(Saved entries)
⟨

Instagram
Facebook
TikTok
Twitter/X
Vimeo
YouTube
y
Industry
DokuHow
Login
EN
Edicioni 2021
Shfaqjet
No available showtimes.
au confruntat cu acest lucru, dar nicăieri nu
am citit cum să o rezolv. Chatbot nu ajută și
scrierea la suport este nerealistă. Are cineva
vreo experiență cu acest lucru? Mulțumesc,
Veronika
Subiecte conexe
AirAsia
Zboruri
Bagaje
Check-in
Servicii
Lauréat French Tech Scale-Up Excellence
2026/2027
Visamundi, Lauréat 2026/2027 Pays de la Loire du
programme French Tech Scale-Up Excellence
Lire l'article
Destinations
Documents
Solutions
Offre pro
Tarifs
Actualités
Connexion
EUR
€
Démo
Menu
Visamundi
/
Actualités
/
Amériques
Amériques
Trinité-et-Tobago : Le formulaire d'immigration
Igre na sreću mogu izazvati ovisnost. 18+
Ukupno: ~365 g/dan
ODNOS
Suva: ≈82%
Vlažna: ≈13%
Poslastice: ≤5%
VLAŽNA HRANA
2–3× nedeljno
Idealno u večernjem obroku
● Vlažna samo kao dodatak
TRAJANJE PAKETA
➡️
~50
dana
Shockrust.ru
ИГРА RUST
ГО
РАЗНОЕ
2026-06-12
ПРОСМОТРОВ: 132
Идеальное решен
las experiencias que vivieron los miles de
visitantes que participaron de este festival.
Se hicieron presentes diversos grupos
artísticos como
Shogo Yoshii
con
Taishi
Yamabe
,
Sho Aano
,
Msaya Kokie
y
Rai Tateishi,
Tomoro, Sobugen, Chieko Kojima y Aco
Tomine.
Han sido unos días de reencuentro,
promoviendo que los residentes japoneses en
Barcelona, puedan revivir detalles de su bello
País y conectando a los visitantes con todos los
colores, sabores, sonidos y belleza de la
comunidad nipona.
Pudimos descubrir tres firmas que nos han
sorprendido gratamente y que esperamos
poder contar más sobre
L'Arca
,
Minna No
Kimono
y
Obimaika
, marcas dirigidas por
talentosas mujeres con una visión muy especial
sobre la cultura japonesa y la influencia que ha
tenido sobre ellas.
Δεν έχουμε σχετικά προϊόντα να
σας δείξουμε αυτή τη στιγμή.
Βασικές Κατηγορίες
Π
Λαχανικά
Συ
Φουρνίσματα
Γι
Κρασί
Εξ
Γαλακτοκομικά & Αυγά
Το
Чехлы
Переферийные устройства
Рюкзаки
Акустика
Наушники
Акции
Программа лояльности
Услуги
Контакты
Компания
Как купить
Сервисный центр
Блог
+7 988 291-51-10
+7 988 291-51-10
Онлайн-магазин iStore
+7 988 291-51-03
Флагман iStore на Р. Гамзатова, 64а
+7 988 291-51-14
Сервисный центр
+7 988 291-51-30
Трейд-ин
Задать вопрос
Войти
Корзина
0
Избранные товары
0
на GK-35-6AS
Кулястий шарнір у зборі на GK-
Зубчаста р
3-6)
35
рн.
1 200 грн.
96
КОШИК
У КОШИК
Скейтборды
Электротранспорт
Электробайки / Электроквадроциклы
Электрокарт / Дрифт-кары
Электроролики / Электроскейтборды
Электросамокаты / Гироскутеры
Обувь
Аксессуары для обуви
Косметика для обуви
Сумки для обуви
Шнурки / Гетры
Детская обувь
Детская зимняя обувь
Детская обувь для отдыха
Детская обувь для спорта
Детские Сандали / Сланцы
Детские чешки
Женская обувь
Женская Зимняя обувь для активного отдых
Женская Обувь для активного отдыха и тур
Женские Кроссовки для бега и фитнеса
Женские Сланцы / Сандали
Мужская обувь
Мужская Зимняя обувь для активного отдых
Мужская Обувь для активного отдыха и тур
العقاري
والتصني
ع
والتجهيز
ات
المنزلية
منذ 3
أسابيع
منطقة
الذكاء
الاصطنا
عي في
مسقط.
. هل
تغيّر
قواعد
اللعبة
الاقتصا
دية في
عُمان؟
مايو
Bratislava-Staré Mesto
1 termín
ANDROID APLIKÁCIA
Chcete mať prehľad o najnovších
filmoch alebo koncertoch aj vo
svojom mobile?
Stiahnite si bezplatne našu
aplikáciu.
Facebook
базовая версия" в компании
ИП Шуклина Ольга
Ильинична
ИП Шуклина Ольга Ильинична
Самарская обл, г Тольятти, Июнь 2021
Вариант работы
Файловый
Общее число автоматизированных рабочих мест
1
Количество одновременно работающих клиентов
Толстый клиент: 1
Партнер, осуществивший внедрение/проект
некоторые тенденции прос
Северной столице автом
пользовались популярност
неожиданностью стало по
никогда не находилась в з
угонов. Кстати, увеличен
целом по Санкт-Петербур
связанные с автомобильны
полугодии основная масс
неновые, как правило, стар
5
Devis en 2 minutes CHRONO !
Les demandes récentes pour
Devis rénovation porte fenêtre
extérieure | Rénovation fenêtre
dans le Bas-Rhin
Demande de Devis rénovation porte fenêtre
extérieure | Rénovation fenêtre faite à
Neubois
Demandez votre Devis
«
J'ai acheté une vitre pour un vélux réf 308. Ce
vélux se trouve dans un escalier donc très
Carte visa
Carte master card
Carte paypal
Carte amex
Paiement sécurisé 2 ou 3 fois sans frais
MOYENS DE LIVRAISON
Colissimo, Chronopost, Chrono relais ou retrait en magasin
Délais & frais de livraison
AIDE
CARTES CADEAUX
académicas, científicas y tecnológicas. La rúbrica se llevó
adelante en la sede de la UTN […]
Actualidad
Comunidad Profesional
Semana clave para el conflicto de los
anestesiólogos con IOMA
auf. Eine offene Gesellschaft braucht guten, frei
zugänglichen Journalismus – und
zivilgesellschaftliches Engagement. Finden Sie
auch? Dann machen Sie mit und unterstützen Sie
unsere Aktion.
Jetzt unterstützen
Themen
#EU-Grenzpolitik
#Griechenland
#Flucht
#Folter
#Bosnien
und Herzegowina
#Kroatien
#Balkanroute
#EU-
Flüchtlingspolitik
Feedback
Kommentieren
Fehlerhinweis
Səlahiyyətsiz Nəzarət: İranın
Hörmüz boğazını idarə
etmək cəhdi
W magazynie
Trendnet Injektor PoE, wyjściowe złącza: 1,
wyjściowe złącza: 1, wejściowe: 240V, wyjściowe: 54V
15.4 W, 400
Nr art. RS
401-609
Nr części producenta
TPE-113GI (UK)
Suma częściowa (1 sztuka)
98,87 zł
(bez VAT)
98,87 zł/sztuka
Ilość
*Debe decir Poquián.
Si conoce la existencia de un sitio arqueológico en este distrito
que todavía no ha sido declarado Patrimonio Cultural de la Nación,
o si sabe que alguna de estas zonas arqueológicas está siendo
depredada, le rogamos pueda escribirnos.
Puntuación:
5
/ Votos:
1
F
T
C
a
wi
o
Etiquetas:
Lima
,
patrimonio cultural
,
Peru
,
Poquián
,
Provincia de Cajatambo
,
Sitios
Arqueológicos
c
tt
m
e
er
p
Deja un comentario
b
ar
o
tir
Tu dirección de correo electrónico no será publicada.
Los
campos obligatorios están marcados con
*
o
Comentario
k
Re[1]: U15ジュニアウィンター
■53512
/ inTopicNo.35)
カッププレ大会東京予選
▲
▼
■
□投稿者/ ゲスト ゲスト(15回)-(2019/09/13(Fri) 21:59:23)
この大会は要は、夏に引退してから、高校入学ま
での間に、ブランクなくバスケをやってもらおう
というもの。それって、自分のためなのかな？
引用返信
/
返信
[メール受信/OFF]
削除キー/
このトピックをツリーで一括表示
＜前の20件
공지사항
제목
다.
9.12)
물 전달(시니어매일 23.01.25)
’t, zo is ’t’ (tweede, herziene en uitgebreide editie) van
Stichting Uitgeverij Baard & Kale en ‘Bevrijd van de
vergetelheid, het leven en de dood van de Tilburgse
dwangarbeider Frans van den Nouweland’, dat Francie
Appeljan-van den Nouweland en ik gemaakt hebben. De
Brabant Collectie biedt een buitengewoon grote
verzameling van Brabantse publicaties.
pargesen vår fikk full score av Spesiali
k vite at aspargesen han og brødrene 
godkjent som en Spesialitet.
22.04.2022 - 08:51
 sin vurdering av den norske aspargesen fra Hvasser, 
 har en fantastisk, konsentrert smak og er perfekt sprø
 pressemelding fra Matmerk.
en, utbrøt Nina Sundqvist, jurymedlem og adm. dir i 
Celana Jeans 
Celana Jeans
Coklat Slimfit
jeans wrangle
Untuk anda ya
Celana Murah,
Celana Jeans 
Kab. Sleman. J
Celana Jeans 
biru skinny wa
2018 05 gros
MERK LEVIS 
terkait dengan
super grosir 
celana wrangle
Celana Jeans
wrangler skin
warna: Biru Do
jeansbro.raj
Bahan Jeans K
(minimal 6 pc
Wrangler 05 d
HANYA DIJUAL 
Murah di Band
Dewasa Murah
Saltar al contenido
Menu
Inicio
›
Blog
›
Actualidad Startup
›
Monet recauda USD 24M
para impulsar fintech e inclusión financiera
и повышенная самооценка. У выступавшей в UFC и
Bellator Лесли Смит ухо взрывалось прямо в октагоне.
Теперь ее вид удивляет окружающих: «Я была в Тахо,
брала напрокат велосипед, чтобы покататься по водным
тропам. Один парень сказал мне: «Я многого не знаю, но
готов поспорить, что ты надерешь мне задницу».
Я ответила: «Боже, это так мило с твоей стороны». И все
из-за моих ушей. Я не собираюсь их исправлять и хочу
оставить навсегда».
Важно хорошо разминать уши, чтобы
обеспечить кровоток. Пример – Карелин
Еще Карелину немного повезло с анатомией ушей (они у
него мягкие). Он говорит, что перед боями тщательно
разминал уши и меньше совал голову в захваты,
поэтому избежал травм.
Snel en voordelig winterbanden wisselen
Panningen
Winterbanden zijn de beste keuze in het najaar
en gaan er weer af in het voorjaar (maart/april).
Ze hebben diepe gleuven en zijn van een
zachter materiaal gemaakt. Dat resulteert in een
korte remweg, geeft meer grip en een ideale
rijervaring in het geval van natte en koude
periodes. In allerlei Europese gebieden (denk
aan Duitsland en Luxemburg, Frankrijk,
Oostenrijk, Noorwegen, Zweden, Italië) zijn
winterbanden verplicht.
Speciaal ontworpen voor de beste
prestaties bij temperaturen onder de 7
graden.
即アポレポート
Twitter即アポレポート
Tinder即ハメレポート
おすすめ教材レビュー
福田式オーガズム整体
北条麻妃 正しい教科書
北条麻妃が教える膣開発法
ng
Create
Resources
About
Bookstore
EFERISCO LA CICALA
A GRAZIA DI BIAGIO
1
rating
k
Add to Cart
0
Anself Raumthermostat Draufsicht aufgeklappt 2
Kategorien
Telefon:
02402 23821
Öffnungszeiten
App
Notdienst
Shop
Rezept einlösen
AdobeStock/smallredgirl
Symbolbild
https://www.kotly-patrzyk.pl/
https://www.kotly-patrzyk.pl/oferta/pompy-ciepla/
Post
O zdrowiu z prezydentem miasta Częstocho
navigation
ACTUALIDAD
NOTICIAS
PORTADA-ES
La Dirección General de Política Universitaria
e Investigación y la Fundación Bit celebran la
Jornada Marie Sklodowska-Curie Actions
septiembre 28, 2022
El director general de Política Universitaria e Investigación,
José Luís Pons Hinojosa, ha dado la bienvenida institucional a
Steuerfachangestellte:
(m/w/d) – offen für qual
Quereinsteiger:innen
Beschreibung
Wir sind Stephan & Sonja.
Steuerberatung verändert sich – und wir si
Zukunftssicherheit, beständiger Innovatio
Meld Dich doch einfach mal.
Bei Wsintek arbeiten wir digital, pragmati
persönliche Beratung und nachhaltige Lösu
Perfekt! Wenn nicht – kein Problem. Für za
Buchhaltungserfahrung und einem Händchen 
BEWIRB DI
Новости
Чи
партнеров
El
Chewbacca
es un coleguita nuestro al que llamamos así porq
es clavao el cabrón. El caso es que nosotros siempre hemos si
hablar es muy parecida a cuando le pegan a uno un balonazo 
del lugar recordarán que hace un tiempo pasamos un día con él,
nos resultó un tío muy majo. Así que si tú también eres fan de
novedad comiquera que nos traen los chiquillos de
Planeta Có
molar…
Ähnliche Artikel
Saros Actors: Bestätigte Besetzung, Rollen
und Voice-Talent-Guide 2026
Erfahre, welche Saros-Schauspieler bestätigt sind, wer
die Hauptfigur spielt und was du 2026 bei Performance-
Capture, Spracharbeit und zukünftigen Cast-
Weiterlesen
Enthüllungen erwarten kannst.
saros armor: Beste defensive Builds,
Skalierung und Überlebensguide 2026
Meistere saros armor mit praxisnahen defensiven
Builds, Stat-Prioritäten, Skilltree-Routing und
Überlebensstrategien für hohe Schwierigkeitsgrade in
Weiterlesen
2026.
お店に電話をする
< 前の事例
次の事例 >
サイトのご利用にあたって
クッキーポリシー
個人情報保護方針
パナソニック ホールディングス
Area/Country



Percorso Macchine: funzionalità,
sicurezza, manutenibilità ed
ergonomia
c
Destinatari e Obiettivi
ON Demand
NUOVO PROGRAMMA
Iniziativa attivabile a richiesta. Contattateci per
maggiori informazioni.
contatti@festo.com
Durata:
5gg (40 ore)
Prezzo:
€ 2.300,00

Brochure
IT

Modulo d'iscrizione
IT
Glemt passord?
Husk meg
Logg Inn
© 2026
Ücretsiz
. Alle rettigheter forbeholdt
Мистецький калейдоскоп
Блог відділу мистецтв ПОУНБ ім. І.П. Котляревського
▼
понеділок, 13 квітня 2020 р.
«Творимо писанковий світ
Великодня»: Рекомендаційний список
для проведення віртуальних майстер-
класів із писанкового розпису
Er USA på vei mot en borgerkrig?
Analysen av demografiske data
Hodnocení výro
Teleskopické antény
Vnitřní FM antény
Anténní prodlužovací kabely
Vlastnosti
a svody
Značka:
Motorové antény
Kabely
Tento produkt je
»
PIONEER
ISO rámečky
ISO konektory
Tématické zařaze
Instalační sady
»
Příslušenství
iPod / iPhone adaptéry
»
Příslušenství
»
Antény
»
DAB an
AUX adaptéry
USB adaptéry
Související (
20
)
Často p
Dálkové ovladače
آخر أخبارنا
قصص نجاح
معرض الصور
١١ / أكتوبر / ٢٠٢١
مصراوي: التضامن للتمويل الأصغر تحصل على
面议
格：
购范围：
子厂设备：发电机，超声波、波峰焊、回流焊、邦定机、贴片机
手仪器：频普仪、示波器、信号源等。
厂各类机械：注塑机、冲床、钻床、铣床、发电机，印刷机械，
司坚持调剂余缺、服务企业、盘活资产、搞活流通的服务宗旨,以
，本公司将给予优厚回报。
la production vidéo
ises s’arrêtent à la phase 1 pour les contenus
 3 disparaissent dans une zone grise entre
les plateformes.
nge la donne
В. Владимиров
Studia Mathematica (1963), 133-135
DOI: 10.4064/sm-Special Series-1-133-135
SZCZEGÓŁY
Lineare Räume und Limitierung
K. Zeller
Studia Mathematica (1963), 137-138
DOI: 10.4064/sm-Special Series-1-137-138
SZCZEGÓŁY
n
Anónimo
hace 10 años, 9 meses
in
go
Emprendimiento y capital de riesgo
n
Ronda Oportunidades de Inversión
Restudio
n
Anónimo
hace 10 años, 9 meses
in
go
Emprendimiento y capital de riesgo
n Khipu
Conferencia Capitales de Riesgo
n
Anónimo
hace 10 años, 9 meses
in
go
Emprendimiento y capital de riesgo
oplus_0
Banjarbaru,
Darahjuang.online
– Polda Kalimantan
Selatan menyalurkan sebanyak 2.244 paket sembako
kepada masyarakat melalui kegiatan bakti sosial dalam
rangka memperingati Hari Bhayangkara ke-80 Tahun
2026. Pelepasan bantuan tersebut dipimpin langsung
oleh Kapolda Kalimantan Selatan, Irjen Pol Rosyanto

⟩

__Brief__
Search the entries above for the word "vélux" and copy each line where it appears.

__The completed task__
J'ai acheté une vitre pour un vélux réf 308. Ce
vélux se trouve dans un escalier donc très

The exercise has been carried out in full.